Jac Cuddy, executive director of the Mount Washington Valley Economic Council, one of the state’s 10 regional development corporations, is based in Conway, in Carroll County. It’s a region that depends on tourism and retail where shoppers don’t need snow or foliage to draw them to the outlets.

“Mid-March, it seemed there were a lot of out-of-staters coming up, but since the governor put the 14-day rule in place it is rare to see out-of-state plates. Second-homeowners are coming up but they are self-quarantining.”

Cuddy says the council, meanwhile, is trying to help businesses make it through the crisis, providing loans and answering questions about federal programs that he says seem to change every day.

“We closed more than $580,000 in loans. I asked the board to put a program together to get money out there. We were able to provide some express loans of $25,000 or less to area restaurants, lodging, and retail,” said Cuddy.

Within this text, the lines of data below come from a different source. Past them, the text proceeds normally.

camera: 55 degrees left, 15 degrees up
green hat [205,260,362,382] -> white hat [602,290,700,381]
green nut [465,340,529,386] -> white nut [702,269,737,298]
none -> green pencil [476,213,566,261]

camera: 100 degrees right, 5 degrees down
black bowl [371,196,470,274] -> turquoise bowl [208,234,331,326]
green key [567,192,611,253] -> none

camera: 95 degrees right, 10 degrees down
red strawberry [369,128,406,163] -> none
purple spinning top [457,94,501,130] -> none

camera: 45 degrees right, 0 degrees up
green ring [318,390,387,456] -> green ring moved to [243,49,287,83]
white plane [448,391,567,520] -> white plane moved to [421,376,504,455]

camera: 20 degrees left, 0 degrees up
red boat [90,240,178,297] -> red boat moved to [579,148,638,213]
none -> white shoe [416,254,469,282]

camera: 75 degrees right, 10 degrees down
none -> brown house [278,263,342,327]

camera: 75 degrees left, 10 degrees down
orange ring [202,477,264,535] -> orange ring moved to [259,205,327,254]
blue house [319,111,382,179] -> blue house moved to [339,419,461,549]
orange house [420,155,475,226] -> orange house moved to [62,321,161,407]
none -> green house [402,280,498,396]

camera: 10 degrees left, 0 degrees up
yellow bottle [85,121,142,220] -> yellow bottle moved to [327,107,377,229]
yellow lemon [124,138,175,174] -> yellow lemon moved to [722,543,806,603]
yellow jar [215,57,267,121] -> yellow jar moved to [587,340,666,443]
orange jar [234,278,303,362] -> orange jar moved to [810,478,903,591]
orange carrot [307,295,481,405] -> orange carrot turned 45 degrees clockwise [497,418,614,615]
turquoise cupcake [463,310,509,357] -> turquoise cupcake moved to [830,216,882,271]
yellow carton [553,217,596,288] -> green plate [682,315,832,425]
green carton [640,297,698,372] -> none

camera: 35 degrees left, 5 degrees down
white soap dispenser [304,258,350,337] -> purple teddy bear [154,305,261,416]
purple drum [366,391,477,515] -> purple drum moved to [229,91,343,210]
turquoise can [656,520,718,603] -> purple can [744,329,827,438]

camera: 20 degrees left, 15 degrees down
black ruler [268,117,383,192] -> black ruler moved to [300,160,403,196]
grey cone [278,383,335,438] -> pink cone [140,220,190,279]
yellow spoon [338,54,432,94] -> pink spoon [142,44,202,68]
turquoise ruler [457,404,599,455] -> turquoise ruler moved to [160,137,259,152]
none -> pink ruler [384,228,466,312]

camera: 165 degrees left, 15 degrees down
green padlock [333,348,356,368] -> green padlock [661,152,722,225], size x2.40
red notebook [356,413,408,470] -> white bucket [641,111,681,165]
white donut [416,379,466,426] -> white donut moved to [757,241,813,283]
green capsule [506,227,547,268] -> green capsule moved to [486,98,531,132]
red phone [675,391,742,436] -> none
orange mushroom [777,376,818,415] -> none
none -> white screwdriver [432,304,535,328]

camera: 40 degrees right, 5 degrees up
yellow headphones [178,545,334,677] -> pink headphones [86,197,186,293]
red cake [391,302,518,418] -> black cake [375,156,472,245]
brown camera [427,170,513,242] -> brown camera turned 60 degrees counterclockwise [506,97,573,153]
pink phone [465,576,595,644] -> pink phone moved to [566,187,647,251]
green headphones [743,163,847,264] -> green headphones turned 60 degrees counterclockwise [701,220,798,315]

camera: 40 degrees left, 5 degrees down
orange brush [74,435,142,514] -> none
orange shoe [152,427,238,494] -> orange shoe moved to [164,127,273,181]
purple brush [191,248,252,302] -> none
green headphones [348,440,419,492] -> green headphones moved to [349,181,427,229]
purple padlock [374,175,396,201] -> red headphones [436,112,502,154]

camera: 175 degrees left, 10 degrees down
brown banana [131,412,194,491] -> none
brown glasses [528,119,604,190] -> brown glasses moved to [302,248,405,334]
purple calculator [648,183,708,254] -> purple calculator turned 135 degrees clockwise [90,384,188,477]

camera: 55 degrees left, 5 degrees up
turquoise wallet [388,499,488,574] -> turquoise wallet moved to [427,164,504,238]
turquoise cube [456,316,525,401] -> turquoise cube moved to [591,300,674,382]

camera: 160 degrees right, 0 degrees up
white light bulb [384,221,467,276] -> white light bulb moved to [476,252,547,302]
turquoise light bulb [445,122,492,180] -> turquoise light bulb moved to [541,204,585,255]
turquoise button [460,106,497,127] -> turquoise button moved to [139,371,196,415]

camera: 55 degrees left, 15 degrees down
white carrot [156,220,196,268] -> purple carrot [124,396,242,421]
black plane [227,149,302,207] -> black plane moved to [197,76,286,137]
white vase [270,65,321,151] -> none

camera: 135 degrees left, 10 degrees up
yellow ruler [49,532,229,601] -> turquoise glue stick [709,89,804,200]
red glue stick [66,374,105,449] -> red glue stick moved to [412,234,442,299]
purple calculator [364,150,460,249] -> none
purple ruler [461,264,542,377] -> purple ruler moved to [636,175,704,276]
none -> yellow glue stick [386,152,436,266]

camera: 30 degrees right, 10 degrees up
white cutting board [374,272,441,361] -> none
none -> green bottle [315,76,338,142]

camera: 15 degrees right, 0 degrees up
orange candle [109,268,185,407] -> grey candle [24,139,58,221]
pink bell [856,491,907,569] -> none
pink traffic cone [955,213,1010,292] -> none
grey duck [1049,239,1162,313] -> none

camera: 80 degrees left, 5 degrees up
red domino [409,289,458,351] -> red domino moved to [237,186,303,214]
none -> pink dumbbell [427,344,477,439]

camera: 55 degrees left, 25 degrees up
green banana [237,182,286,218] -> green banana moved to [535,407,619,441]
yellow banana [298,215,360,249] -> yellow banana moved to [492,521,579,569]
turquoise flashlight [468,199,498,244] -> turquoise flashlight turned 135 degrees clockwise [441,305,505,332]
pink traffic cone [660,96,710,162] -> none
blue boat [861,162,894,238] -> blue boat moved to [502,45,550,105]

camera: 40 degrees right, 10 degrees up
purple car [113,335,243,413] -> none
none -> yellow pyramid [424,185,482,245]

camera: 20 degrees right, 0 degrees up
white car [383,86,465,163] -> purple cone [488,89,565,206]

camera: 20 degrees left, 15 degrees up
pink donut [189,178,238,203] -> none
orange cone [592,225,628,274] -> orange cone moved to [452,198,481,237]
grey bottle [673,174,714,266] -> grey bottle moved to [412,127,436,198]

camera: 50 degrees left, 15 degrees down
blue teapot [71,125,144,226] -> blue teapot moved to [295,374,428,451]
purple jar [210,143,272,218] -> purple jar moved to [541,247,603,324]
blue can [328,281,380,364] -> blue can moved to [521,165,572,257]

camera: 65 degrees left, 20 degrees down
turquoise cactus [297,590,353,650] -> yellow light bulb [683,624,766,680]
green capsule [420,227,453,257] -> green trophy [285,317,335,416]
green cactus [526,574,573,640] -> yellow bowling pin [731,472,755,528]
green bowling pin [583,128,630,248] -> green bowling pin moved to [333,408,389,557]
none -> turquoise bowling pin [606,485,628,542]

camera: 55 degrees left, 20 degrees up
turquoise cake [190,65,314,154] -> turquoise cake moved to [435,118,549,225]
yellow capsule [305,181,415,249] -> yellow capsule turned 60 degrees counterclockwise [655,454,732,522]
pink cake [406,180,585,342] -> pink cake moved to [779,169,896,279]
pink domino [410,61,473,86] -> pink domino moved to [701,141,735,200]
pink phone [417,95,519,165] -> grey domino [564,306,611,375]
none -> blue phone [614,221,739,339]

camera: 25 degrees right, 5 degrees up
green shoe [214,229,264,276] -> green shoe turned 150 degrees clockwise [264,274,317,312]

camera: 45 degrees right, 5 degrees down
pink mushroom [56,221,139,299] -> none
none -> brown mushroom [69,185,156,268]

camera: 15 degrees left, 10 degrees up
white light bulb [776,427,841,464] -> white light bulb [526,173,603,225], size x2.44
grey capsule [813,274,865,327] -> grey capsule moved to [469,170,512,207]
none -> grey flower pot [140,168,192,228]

In the Lakes Region, Motorcycle Week — one of the state’s largest tourism events — jump-starts the entire summer season and represents as much as 15% of annual revenue for some businesses, says Gifford.

“We are starting to have the conversation about what is on the other side. Talking with state officials and other chambers,” she says. “We have a lot of outdoor seating. I would love to see our restaurants open with social distancing measures for outside areas.”

She adds that if hospitality doesn’t come back to prior levels, communities can help transition workers to other areas that are hiring, for example, from a hotel housekeeper to nursing home attendant, where they would be full time and have benefits.

Gifford is also hopeful for outdoor events including, a food truck festival in August and pumpkin festival in October. “Social distancing and human behavior will likely determine how we move forward,” she says.